Applying this same analytical framework to section 768.72, the Eleventh Circuit held
that "the pleading requirements of Florida Statutes § 768.72 are inapplicable in federal
diversity cases" because "the pleading component of § 768.72 . . . conflict[s] with Rule
8(a)(3)." See Cohen, 184 F.3d at 1299. The Court agrees and concludes that section
768.72 does not bar the plaintiffs' punitive damages claim.
Turning to New Jersey law, this Court previously concluded in a different case in
this MDL that New Jersey law bars punitive damages for alleged injuries caused by
drugs that are FDA-approved. See In re Testosterone Replacement Therapy Prod.
Liab. Litig., No. 14 C 1748, 2023 WL 1808409, at *6 (N.D. Ill. Feb. 7, 2023). Plaintiffs
do not advance any argument for why the Court should reach a different outcome here.
Nor do plaintiffs respond to Actavis's argument that Utah's statute is "substantively
34
identical" to New Jersey's. Actavis Mem. in Supp. of Summ. J. at 20. This is sufficient
for the Court to conclude that a conflict exists and a choice-of-law analysis is necessary.
Given that neither party has briefed the choice-of-law issue, the Court declines to
decide at this stage whether Florida, New Jersey, or Utah law applies with respect to
punitive damages. The plaintiffs' complaint alleges that the Middle District of Florida is
the appropriate venue for remand and trial. Because this means that Florida choice-oflaw rules govern, 2 the Court will defer the choice-of-law analysis regarding punitive
damages for the Middle District of Florida court to decide on remand.
Conclusion
For the foregoing reasons, the Court denies the plaintiffs' motion to exclude
[dkt. 134] and Actavis's motion to exclude [dkt. 128] The Court grants Actavis's motion
for summary judgment [dkt. 131] on the plaintiffs' claims for express and implied breach
of warranty, negligent misrepresentation, fraud, consumer protection, and unjust
enrichment. The Court denies the motion for summary judgment on plaintiffs' claims for
failure to warn, strict liability design defect, loss of consortium, and punitive damages.
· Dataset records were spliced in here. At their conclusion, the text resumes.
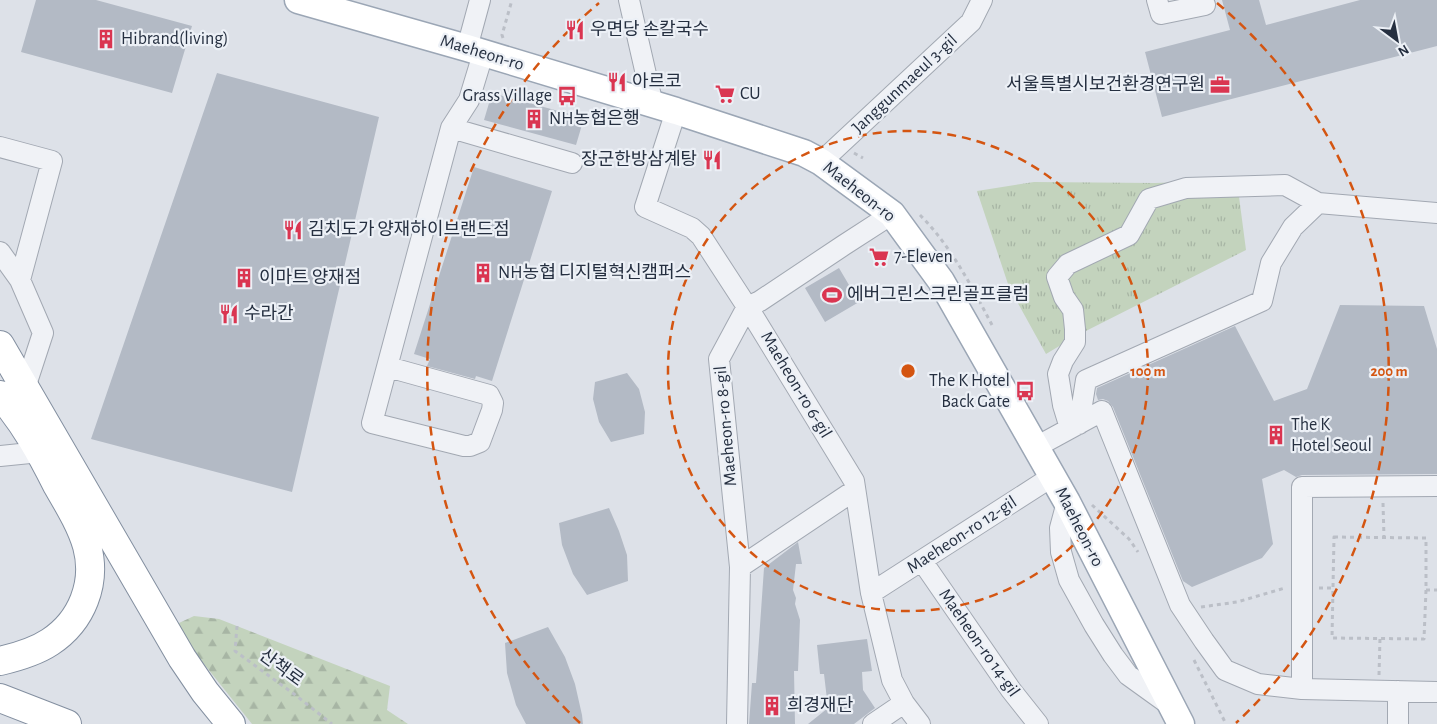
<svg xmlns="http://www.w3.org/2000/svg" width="1437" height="724" viewBox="0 0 1437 724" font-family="'Alegreya Sans','Noto Sans KR',sans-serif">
	<defs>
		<pattern id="grass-tufts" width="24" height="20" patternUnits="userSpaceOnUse" patternTransform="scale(1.25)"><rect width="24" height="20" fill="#c3d3bd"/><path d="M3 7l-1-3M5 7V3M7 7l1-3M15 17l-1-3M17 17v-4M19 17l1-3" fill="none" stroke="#a7b5a4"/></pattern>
		<pattern id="forest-firs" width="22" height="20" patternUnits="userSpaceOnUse" patternTransform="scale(1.25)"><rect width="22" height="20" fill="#c3d3bd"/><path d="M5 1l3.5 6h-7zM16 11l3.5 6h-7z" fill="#a7b5a4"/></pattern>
	</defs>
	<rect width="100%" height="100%" fill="#dde1e8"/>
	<path fill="url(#grass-tufts)" d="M1215,181L1238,189L1246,250L1076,336L1046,354L1009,287L977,191L1034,182L1155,183Z"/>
	<path fill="url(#forest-firs)" d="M194,616L219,619L390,686L387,710L408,724H252L180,634L179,623Z"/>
	<path fill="#b3bac5" d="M36,0H96L192,26L172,93L21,52Z
		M1222,0H1259L1266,25L1360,0H1437V46L1162,117L1145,52L1230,30Z
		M217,73L379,117L292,492L91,439Z
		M492,93L584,118L576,145L484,120Z
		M474,167L552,191L492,381L476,376L475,379L427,366L430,359L414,354Z
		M839,268L859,302L825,322L805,288Z
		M1340,305L1424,306L1437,349V474L1302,475L1296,477L1284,470L1262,479L1273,544L1262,558L1192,587L1183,581L1113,407L1108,401L1103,399L1098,400L1096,394L1097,388L1235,326L1274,401L1307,389Z
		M627,373L639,389L645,412L644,434L611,442L599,422L593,399L595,382Z
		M609,508L619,531L627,555L628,581L587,595L573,574L562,545L559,523Z
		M798,542L802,564H796L793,590L796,598L795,604L800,620L798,671H794L795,724H749L752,683H756L764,568Z
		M548,627L565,657L575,684L582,715L583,724H526L516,705L507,673L505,643Z
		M867,639L872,671L862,672L863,690L875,708L854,724H808L828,708L824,674H820L817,645Z"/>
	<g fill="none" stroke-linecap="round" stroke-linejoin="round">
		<defs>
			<path id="minor" d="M629,0L653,105
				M1157,0L1161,14L1205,5
				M467,48L480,0
				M676,111L645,207L692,228L701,236L755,319L854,481L871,593L892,680L904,703L920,724
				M451,128L572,163
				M0,147L52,161L20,280
				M821,162L971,22L982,0
				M0,252L20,280L43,333L25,388
				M388,367L489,395L493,403L492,410L480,442L470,446H464L372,423L451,128L469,100L483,54
				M1079,424L1086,380L1262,301L1271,263L1293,227L1318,203
				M1070,428L1063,405L1058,374L1063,361L1075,342V329L1073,310L1064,297L1057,277L1068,264L1129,235L1149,199L1186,188L1285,185L1318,203L1437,213
				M1036,447L1102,411L1180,605L1204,641L1225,670L1258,684L1302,689
				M0,456L40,452
				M1437,486L1302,487V689L1437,692
				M1067,502L1060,528L1061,552L1069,580L1094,625L1113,655L1128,675L1171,706
				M922,561L1011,690L1038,724
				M740,567L855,490
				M871,593L1053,476
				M1398,691V724
				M737,724L740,567L719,359L747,307L760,301L844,245L892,214
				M873,724L904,703"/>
			<path id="major" d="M298,0L467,48L676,111L804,153L821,162L892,214L941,281L1067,502L1181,724"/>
			<path id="highway" d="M0,345L182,658L205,692L231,724
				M0,395C24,422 41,453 57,485C68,504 81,525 87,546C97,583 82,621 50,642C35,652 17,657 0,661
				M0,698L67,724"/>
		</defs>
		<use href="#minor" stroke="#a2a8b2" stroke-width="22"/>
		<use href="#major" stroke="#9ba6b5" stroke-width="29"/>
		<use href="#highway" stroke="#838fa0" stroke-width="30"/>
		<path stroke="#bbbfc7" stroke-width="3" stroke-dasharray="4 4" stroke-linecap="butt" d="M503,38L502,35L512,0
			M854,153L863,158
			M920,215C951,246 972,287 992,325
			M1383,503L1384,537
			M1092,505L1129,539L1138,552
			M1334,537L1426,538V590L1424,639L1332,638Z
			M1319,588H1333
			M1426,590H1437
			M1201,607L1237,602L1285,588
			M237,626L235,651L294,694L332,724
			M1194,660L1226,724
			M1379,675L1380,638"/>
		<use href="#minor" stroke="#f0f2f6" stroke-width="20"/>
		<use href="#major" stroke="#fff" stroke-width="26"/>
		<use href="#highway" stroke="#fff" stroke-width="28"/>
	</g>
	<g fill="none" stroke="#d45511" stroke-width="2.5" stroke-dasharray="9 6">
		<circle cx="908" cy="371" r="240"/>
		<path d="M580 723A481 481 0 0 1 599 3M1217 3A481 481 0 0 1 1236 723"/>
	</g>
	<defs>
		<symbol id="restaurant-bare" viewBox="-9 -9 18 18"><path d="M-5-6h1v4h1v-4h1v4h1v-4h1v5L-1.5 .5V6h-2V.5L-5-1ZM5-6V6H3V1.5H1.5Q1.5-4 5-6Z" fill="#da3551" stroke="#ecf0f6" stroke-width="2.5" paint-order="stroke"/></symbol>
		<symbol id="building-bare" viewBox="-9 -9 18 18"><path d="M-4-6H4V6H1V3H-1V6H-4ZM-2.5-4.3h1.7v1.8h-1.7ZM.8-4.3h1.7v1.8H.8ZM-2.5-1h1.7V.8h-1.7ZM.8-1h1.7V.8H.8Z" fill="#da3551" stroke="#ecf0f6" stroke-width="2.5" paint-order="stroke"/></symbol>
		<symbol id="office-bare" viewBox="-9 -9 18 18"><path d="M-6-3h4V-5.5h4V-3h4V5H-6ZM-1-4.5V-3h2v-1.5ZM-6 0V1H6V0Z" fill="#da3551" stroke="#ecf0f6" stroke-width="2.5" paint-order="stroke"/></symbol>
		<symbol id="supermarket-bare" viewBox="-9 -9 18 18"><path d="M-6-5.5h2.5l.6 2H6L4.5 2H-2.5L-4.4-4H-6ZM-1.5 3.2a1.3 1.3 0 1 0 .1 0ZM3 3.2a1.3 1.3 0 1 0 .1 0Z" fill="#da3551" stroke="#ecf0f6" stroke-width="2.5" paint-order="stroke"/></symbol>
		<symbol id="bus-bare" viewBox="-9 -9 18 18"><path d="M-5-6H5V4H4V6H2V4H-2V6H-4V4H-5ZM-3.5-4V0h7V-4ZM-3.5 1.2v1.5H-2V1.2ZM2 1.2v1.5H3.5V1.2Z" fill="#da3551" stroke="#ecf0f6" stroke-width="2.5" paint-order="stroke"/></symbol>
		<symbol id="stadium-bare" viewBox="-9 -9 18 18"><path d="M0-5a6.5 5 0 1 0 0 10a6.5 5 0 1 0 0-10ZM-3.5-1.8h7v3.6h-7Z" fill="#da3551" stroke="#ecf0f6" stroke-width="2.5" paint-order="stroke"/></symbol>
	</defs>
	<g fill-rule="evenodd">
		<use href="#restaurant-bare" x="561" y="16" width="28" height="28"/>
		<use href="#building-bare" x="92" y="25" width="28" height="28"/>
		<use href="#restaurant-bare" x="603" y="68" width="28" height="28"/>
		<use href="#office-bare" x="1206" y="71" width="28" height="28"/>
		<use href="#supermarket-bare" x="711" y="80" width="28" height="28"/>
		<use href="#bus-bare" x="553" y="82" width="28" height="28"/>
		<use href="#building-bare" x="520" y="105" width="28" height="28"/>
		<use href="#restaurant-bare" x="698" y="146" width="28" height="28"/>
		<use href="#restaurant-bare" x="279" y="216" width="28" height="28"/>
		<use href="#supermarket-bare" x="865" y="243" width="28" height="28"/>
		<use href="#building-bare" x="469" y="259" width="28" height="28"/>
		<use href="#building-bare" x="230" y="264" width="28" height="28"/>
		<use href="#stadium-bare" x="818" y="281" width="28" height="28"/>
		<use href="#restaurant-bare" x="215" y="300" width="28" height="28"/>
		<use href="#bus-bare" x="1011" y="377" width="28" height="28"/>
		<use href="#building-bare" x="1262" y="421" width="28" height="28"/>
		<use href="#building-bare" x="758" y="692" width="28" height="28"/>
	</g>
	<g text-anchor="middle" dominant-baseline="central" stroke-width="4.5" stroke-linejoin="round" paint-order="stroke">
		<g font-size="18" fill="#252f40" stroke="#ecf0f6" text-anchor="start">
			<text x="590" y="30">우면당 손칼국수</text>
			<text x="121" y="39">Hibrand(living)</text>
			<text x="632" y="82">아르코</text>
			<text x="1205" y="85" text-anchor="end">서울특별시보건환경연구원</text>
			<text x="740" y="94">CU</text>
			<text x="552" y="96" text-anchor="end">Grass Village</text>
			<text x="549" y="119">NH농협은행</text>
			<text x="697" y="160" text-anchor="end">장군한방삼계탕</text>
			<text x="308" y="230">김치도가 양재하이브랜드점</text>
			<text x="894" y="257">7-Eleven</text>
			<text x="498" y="273">NH농협 디지털혁신캠퍼스</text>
			<text x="259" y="278">이마트 양재점</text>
			<text x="847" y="295">에버그린스크린골프클럼</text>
			<text x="244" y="314">수라간</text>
			<text x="1010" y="381" text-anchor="end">The K Hotel<tspan x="1010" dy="21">Back Gate</tspan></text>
			<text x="1291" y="425">The K<tspan x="1291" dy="21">Hotel Seoul</tspan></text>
			<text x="787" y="706">희경재단</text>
		</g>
		<g font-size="18" fill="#252f40" stroke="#ecf0f6">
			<text transform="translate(482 53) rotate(17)">Maeheon-ro</text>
			<text transform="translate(905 84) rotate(-43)">Janggunmaeul 3-gil</text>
			<text transform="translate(859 192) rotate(38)">Maeheon-ro</text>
			<text transform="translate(796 385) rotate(59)">Maeheon-ro 6-gil</text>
			<text transform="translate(726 426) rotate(-95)">Maeheon-ro 8-gil</text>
			<text transform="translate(1079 527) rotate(63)">Maeheon-ro</text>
			<text transform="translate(962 535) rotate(-33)">Maeheon-ro 12-gil</text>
			<text transform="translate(979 643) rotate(55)">Maeheon-ro 14-gil</text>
			<text transform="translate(281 668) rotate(36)">산책로</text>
		</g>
	</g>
	<circle cx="908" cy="371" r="8" fill="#d45511" stroke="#ecf0f6" stroke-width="2.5"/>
	<g font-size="15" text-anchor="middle" font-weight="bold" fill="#d45511" stroke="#ecf0f6" stroke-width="4.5" stroke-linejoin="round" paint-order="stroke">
		<text x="1148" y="376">100 m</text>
		<text x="1389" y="376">200 m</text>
	</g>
	<g transform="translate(1397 40) rotate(148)" stroke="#ecf0f6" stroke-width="4" paint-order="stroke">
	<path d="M0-4L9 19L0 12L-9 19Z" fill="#252f40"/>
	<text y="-8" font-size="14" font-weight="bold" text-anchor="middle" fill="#252f40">N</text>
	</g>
</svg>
The question of the availability of punitive damages is left for determination by the court
in the Middle District of Florida following transfer.
Date: November 1, 2023
________________________________
MATTHEW F. KENNELLY
United States District Judge
"A federal court sitting in diversity jurisdiction typically applies the choice-of-law rules
of the state in which it sits." Dobbs v. DePuy Orthopedics, Inc., 842 F.3d 1045, 1048
(7th Cir. 2016). There is an exception to this rule for "foreign cases filed directly in a
district court as a part of ongoing multidistrict litigation." Id. at 1049. Under these
circumstances, the MDL transferee court generally should treat the case "as having
originated outside of that district" and apply the choice-of-law rules of the appropriate
venue absent the MDL proceedings. Id.